Should Glyphosate be Banned -
Owing to all evidence and coverups that have recently come out, my stance is entirely against the use of chemicals in the horticultural scene. There are so many alternatives out there now it just isnt needed, although these will take time to become more widely available. Cost is a big issue but this can be easily avoided with better land managment and the implementaion of wild wild areas. We must wake up to the fact that we are a part of nature and not every inch of nature needs to manicured and kept cut down. Wildflower areas should be reinsatated, hedges planted and left to be cut on a rotational cycle. We really can cut down on the areas that need maintaining. Regular mowing of smaller areas will keep weeds at bay, leaving only the essential hard surfaces to maintain.

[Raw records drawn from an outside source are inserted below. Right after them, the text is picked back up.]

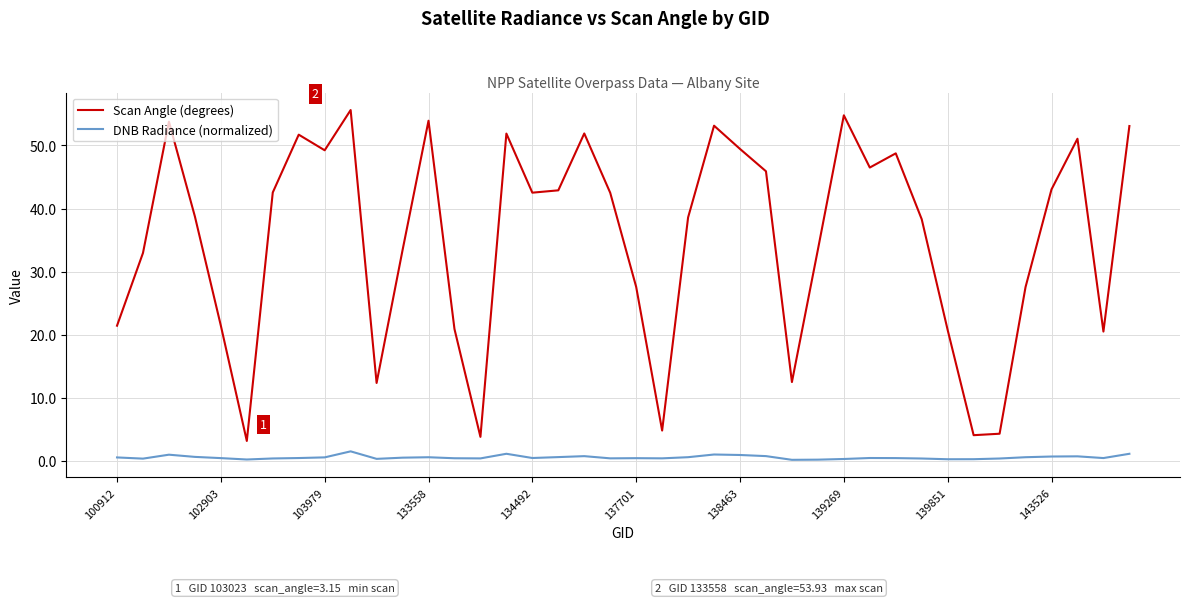

What is the highest value of the DNB Radiance (normalized) series?

1.5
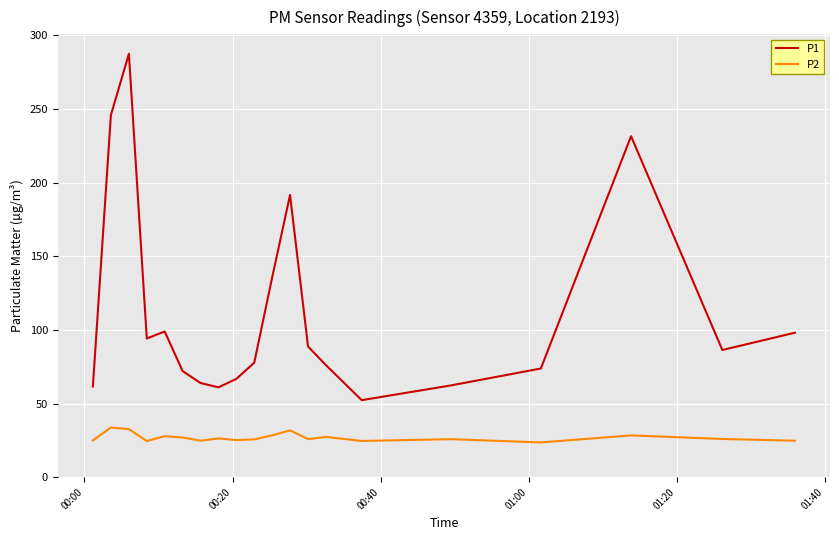

List the series in order of their peak value, highest first.

P1, P2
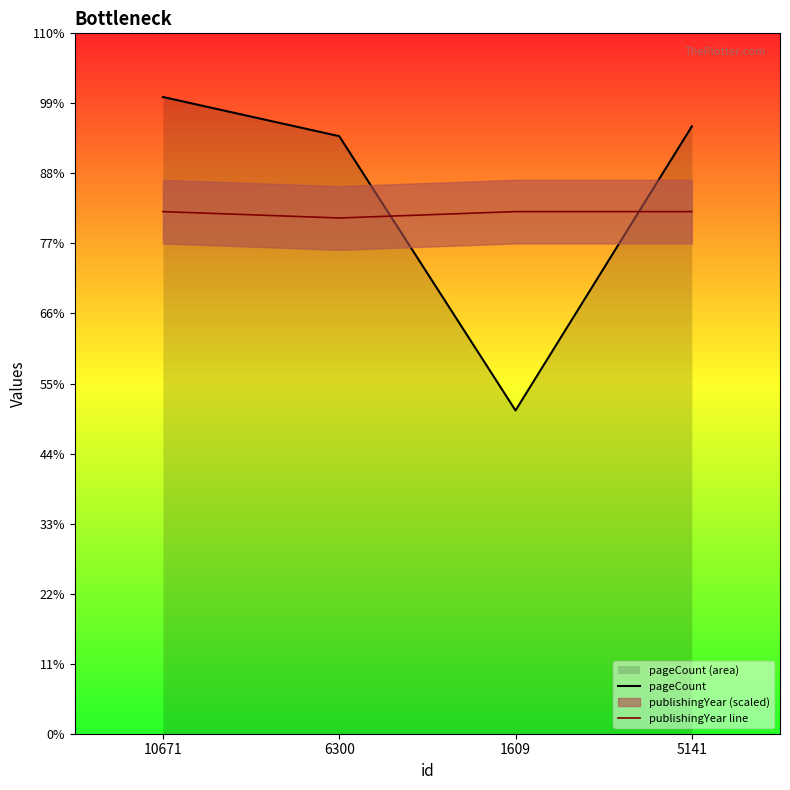

List the labels in order of pageCount value, largest first.

10671, 5141, 6300, 1609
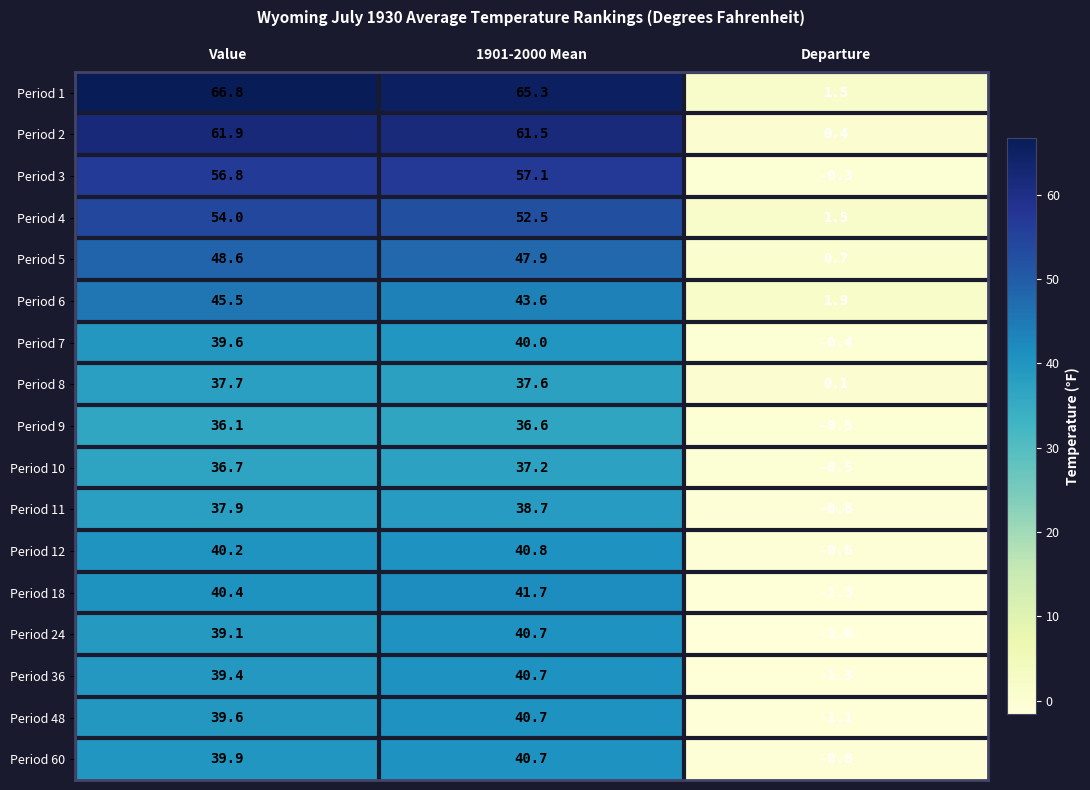

Rank the categories by Period 36 value from highest to lowest.

1901-2000 Mean, Value, Departure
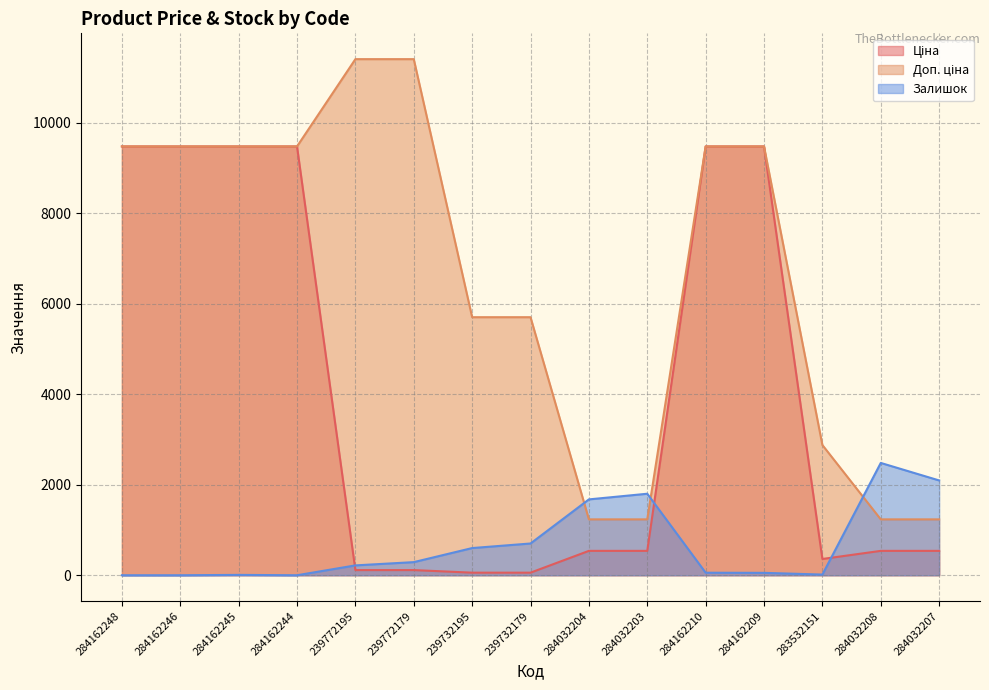

How many lines are shown in the chart?

3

There are many other horticultural and agricultural methods out there that generally work wonders and would benefit the environment so much more that the current methods. How agriculture will ween themselves off using glyphosate is to be seen but there are solutions out there that have proven themselves.
THE BIG POINT
We have still not found one academic report which conclusively states that glyphosate has does not have a long term affect on the environment in anyway. The vast majority of papers have literally a singular line of text saying that 'glyphosate probably will not have a long term affect on the environment'. That is the most positive sentence that I can find which is just not conclusive or indepth enough to warrant any serious consideration!
There are also NO benefits to the environment from glyphosate as a product. Yes it controls invasive species which 90% of the time have been allowed to take control due to us introducing them to the environment or by us disturbing the environment meaning that they thrive. The product does not feed or fertilize the soil. It does not provide food for the insects and animals living in glyphosate soaked areas of land, it does not benefit waterways. It does not add anything to the environment but it only takes away and leaves behind only unhelpful and controversial residues.